El retrato del rey Felipe presenta una composición desequilibrada, con las líneas de la pared inclinadas hacia la derecha, dirigiendo la mirada hacia el retrato de la reina Letizia. A diferencia de este último, el rey no está centrado en el lienzo. Se apoya en una mesa, lo que incrementa la sensación de inestabilidad. Además, la fotógrafa apenas deja espacio para que sus pies apoyen en el suelo, hecho que se hace más evidente con la obra enmarcada. Esto sugiere que podría haber una recomposición digital del espacio, donde las perspectivas se corrigen y los elementos se deforman deliberadamente.
En el retrato de Felipe VI, la luz es fría, con predominancia de tonos azules y verdes.
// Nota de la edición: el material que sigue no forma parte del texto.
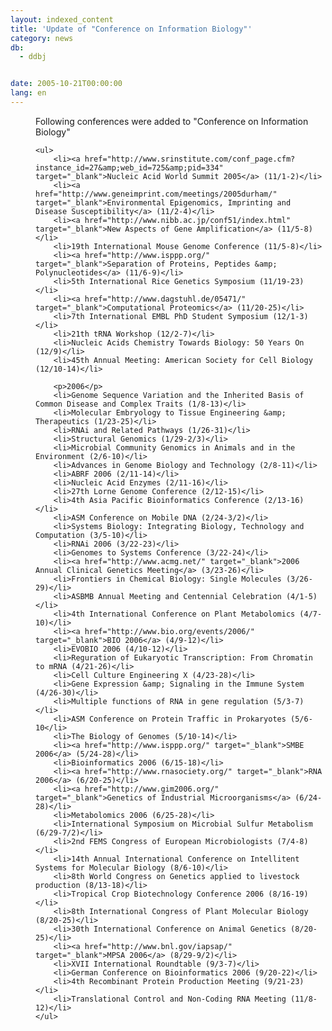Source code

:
 ```yaml
---
layout: indexed_content
title: 'Update of "Conference on Information Biology"'
category: news
db:
  - ddbj


date: 2005-10-21T00:00:00
lang: en
---
```


<dd>Following conferences were added to "Conference on Information Biology"

    <ul>
        <li><a href="http://www.srinstitute.com/conf_page.cfm?instance_id=27&amp;web_id=725&amp;pid=334" target="_blank">Nucleic Acid World Summit 2005</a> (11/1-2)</li>
        <li><a href="http://www.geneimprint.com/meetings/2005durham/" target="_blank">Environmental Epigenomics, Imprinting and Disease Susceptibility</a> (11/2-4)</li>
        <li><a href="http://www.nibb.ac.jp/conf51/index.html" target="_blank">New Aspects of Gene Amplification</a> (11/5-8)</li>
        <li>19th International Mouse Genome Conference (11/5-8)</li>
        <li><a href="http://www.isppp.org/" target="_blank">Separation of Proteins, Peptides &amp; Polynucleotides</a> (11/6-9)</li>
        <li>5th International Rice Genetics Symposium (11/19-23)</li>
        <li><a href="http://www.dagstuhl.de/05471/" target="_blank">Computational Proteomics</a> (11/20-25)</li>
        <li>7th International EMBL PhD Student Symposium (12/1-3)</li>
        <li>21th tRNA Workshop (12/2-7)</li>
        <li>Nucleic Acids Chemistry Towards Biology: 50 Years On (12/9)</li>
        <li>45th Annual Meeting: American Society for Cell Biology (12/10-14)</li>

        <p>2006</p>
        <li>Genome Sequence Variation and the Inherited Basis of Common Disease and Complex Traits (1/8-13)</li>
        <li>Molecular Embryology to Tissue Engineering &amp; Therapeutics (1/23-25)</li>
        <li>RNAi and Related Pathways (1/26-31)</li>
        <li>Structural Genomics (1/29-2/3)</li>
        <li>Microbial Community Genomics in Animals and in the Environment (2/6-10)</li>
        <li>Advances in Genome Biology and Technology (2/8-11)</li>
        <li>ABRF 2006 (2/11-14)</li>
        <li>Nucleic Acid Enzymes (2/11-16)</li>
        <li>27th Lorne Genome Conference (2/12-15)</li>
        <li>4th Asia Pacific Bioinformatics Conference (2/13-16)</li>
        <li>ASM Conference on Mobile DNA (2/24-3/2)</li>
        <li>Systems Biology: Integrating Biology, Technology and Computation (3/5-10)</li>
        <li>RNAi 2006 (3/22-23)</li>
        <li>Genomes to Systems Conference (3/22-24)</li>
        <li><a href="http://www.acmg.net/" target="_blank">2006 Annual Clinical Genetics Meeting</a> (3/23-26)</li>
        <li>Frontiers in Chemical Biology: Single Molecules (3/26-29)</li>
        <li>ASBMB Annual Meeting and Centennial Celebration (4/1-5)</li>
        <li>4th International Conference on Plant Metabolomics (4/7-10)</li>
        <li><a href="http://www.bio.org/events/2006/" target="_blank">BIO 2006</a> (4/9-12)</li>
        <li>EVOBIO 2006 (4/10-12)</li>
        <li>Reguration of Eukaryotic Transcription: From Chromatin to mRNA (4/21-26)</li>
        <li>Cell Culture Engineering X (4/23-28)</li>
        <li>Gene Expression &amp; Signaling in the Immune System (4/26-30)</li>
        <li>Multiple functions of RNA in gene regulation (5/3-7)</li>
        <li>ASM Conference on Protein Traffic in Prokaryotes (5/6-10</li>
        <li>The Biology of Genomes (5/10-14)</li>
        <li><a href="http://www.isppp.org/" target="_blank">SMBE 2006</a> (5/24-28)</li>
        <li>Bioinformatics 2006 (6/15-18)</li>
        <li><a href="http://www.rnasociety.org/" target="_blank">RNA 2006</a> (6/20-25)</li>
        <li><a href="http://www.gim2006.org/" target="_blank">Genetics of Industrial Microorganisms</a> (6/24-28)</li>
        <li>Metabolomics 2006 (6/25-28)</li>
        <li>International Symposium on Microbial Sulfur Metabolism (6/29-7/2)</li>
        <li>2nd FEMS Congress of European Microbiologists (7/4-8)</li>
        <li>14th Annual International Conference on Intellitent Systems for Molecular Biology (8/6-10)</li>
        <li>8th World Congress on Genetics applied to livestock production (8/13-18)</li>
        <li>Tropical Crop Biotechnology Conference 2006 (8/16-19)</li>
        <li>8th International Congress of Plant Molecular Biology (8/20-25)</li>
        <li>30th International Conference on Animal Genetics (8/20-25)</li>
        <li><a href="http://www.bnl.gov/iapsap/" target="_blank">MPSA 2006</a> (8/29-9/2)</li>
        <li>XVII International Roundtable (9/3-7)</li>
        <li>German Conference on Bioinformatics 2006 (9/20-22)</li>
        <li>4th Recombinant Protein Production Meeting (9/21-23)</li>
        <li>Translational Control and Non-Coding RNA Meeting (11/8-12)</li>
    </ul>
</dd>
Tanto el fondo como el propio retratado queda menos iluminado que en el caso de la reina, creando esa atmósfera.
El escenario elegido, el salón Gasparini, marca también el conjunto de los retratos. Aunque es el mismo lugar, el retrato de la reina Letizia es más limpio, con menos elementos en el mobiliario, mientras que el del rey está extremadamente recargado.
El fotógrafo también decide cómo miran los retratados a la cámara. En el caso de la reina Letizia, su mirada es directa; en el caso del rey, hacia abajo. Asimismo, define la posición de las manos. La reina Letizia parece señalar con el índice el suelo, gesto que a lo largo de la historia del arte se ha interpretado como símbolo del poder terrenal. De las manos del rey Felipe destaca la alianza matrimonial, que conecta simbólicamente con la reina Letizia.
En el vestuario, otra gran diferencia: el rey viste el uniforme de gala de capitán general del Ejército de Tierra; la reina lleva un diseño de Balenciaga perteneciente a una colección privada y está desprovista de elementos simbólicos que aludan a su condición de reina.
El retrato de la reina Letizia funciona por sí solo; el del rey, en cambio, cobra sentido como parte del díptico junto al de la reina. Al retrato del rey le falta el de la reina; el de la reina no necesita el del rey.
Con todo, el gran acierto es haberse dejado ‘apropiar’ por una de las fotógrafas más importantes de la historia. Este díptico queda ya como obra cumbre en la carrera de Annie Leibovitz, abierta a tantas interpretaciones como toda obra de arte.